- Ihre Aufgaben
1) Welches Institut hat Haim Harari laut dem Text über IST Austria viele Jahre geleitet?
2) Schreiben Sie aus dem Text über IST Austria den Abschnitt ab, der bei den Worten „2002 dachte der“ beginnt und nach den Worten „von IST Austria.“ endet.
3) Schreiben Sie den Text über die Entstehung von IST Austria nach seinem letzten Satz weiter.
===== Auszug aus Dokument =====
Kann ein Land wie Österreich mit den großen Technologieländern überhaupt mithalten? „Die Antwort ist ein klares Ja“, sagt Haim Harari, „Österreich ist ein Land mit einer ausgezeichneten kulturellen und wissenschaftlichen Tradition. Es gibt keinen Grund, dass Österreich in Musik, aber nicht in Wissenschaft erfolgreich ist.“ Harari muss es wissen, hat er doch viele Jahre das israelische Weizmann-Institut geleitet.Ehrgeizige Vision, ein in Politik und Forschungsszene umstrittenes Projekt, schließlich das aus den Kalamitäten gerettete Vorzeigemodell: Das Institute of Science and Technology (kurz: IST Austria)– hat all diese Stadien durchgemacht. Und könnte, wie Haim Harari eben ausgeführt hat, eine große Zukunft vor sich haben,

Der höchste Repräsentant des Gesamtstaates, jener des Bundeslandes, jener der Wissenschaftspolitik: Sie alle werden heute, Dienstag, über die Streitigkeiten der vergangenen Jahre erhaben sein, Bundespräsident Heinz Fischer, Landeshauptmann Erwin Pröll und Minister Johannes Hahn werden einträchtig über einen Impuls – wahrscheinlich den stärksten seit 1945 – für Österreichs Forschung sprechen. Nach einer Diskussions- und Planungsphase von sieben Jahren wird IST Austria in Klosterneuburg/Maria Gugging (NÖ) festlich eröffnet.

2002 dachte der Experimentalphysiker Anton Zeilinger laut über eine „Flaggschifforganisation“ für Österreichs Forschung nach. Zeilinger, der schon damals wegen seiner Forschungen zur Quantenteleportation als „Mr. Beam“ bekannt war, schwebte eine University of Excellence nach Vorbild amerikanischer Eliteuniversitäten vor. Freilich war (und ist) das Wort Elite hierzulande verpönt, und auch „Excellence“ erschien vielen als zu abgehoben. Eine wissenschaftliche Elite sollte zwar in der künftigen Institution werken, nur so benennen durfte sich das Vorhaben nicht. Die Namensuche ist Teil der Vorgeschichte von IST Austria.

Wissenschaftsministerin Elisabeth Gehrer (ÖVP) nahm sich des Projekts an und machte sich für eine Kostenaufteilung stark: Für den Großteil des laufenden Betriebs sollte ihr Ministerium aufkommen, für das Areal und die Gebäude jenes Bundesland, das den Zuschlag erhalten sollte. Und private Unternehmen sollten – wie später auch Drittmittel – eine weitere Finanzierungsquelle sein.
===== Bereitgestelltes Material =====
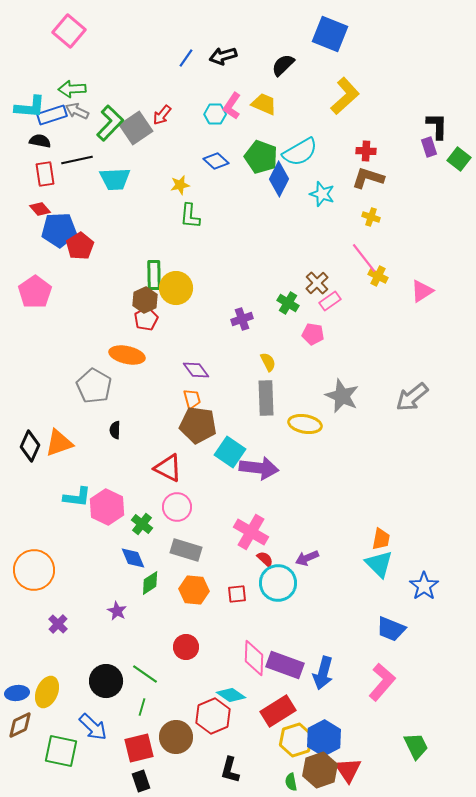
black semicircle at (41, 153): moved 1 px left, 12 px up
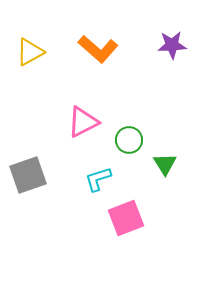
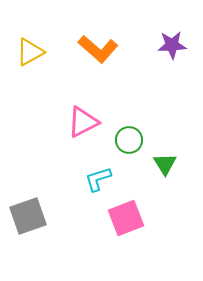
=====
- Ihre Antworten
1) Das israelische Weizmann-Institut.

2)
2002 dachte der Experimentalphysiker Anton Zeilinger laut über eine „Flaggschifforganisation“ für Österreichs Forschung nach. Zeilinger, der schon damals wegen seiner Forschungen zur Quantenteleportation als „Mr. Beam“ bekannt war, schwebte eine University of Excellence nach Vorbild amerikanischer Eliteuniversitäten vor. Freilich war (und ist) das Wort Elite hierzulande verpönt, und auch „Excellence“ erschien vielen als zu abgehoben. Eine wissenschaftliche Elite sollte zwar in der künftigen Institution werken, nur so benennen durfte sich das Vorhaben nicht. Die Namensuche ist Teil der Vorgeschichte von IST Austria.

3)
Damit war auch schon der Wettbewerb um den Standort eröffnet. Wien, Niederösterreich, Steiermark und Oberösterreich bewarben sich, Niederösterreich machte mit Maria Gugging das Rennen. Viele Kritiker (und Politiker) vermuteten deshalb, weil eben der Landeshauptmann derselben politischen Partei wie die Ministerin angehörte.

Die Entscheidung für Maria Gugging im Februar 2006 war auch der große krisenhafte Knackpunkt. Wien – und damit auch die Bundes-SPÖ – war verärgert, Zeilinger und einige Wissenschaftler zogen sich zurück. Nun rettete die Industriellenvereinigung, die als Partner ins Boot geholt worden war, das Projekt. Sie engagierte eben Haim Harari und somit war – mit Olaf Kübler (ETH Zürich) und Hubert Markl (Max-Planck-Gesellschaft) – die wissenschaftliche Kompetenz gerettet. Später stieß auch Zeilinger wieder dazu. Es gab zwar Zeitverzögerungen, aber nun lief die Gründung nach Plan.

Budget für zehn Jahre gesichert

Es war also ein steiniger Weg, bei dem ein Internationales Komitee und ein Kuratorium (mit Böhler-Uddeholm-Chef Claus Raidl an der Spitze) die wichtigen Vorarbeiten leistete und in mehreren Etappen die heutige Struktur festlegten. Der Fokus liegt im naturwissenschaftlich-technischen Bereich. Die Forschungsgebiete werden nach den Topwissenschaftlern, die engagiert werden, ausgerichtet. Die Finanzierung für das kommende Jahrzehnt ist gesichert, 420 Millionen Euro sind allein an öffentlichen Mitteln vertraglich zugesagt. IST Austria ist als reine Forschungsinstitution konzipiert, es wird kein Grundstudium angeboten, sehr wohl aber werden – wie bei einer Graduiertenuniversität – Doktorate vergeben. Die Wissenschaftler können analog zum angloamerikanischen Modell ihre Laufbahn gestalten.

2016, zum Ende der ersten Ausbaustufe, sollen 40 bis 50 Forschergruppen mit insgesamt 400 bis 500 Wissenschaftlern tätig sein. Der im Dezember bestellte IST-Präsident, der Computerwissenschaftler Thomas Henzinger, zeigt sich zuversichtlich: „So etwas wie IST Austria wird Österreichs Wissenschaftslandschaft unheimlich stärken.“

1August 2002: Der Wissenschaftler Anton Zeilinger fordert die Gründung eines wissenschaftlichen Spitzeninstituts. 2003 und 2004 erarbeitet er Konzepte.

2Jänner 2005: Eine Machbarkeitsstudie spricht sich für das Zeilinger-Projekt aus. Wissenschaftsministerin Elisabeth Gehrer setzt eine Arbeitsgruppe ein.

3Juni 2005: Nach dem Endbericht der Arbeitsgruppe soll das Institute of Science and Technology im Oktober 2006 den Betrieb aufnehmen. Ministerin Gehrer eröffnet den Standortwettbewerb.

4Februar 2006: Der Ministerrat entscheidet sich für den Standort Maria Gugging. Das Projektteam um Anton Zeilinger zieht sich aus Protest zurück.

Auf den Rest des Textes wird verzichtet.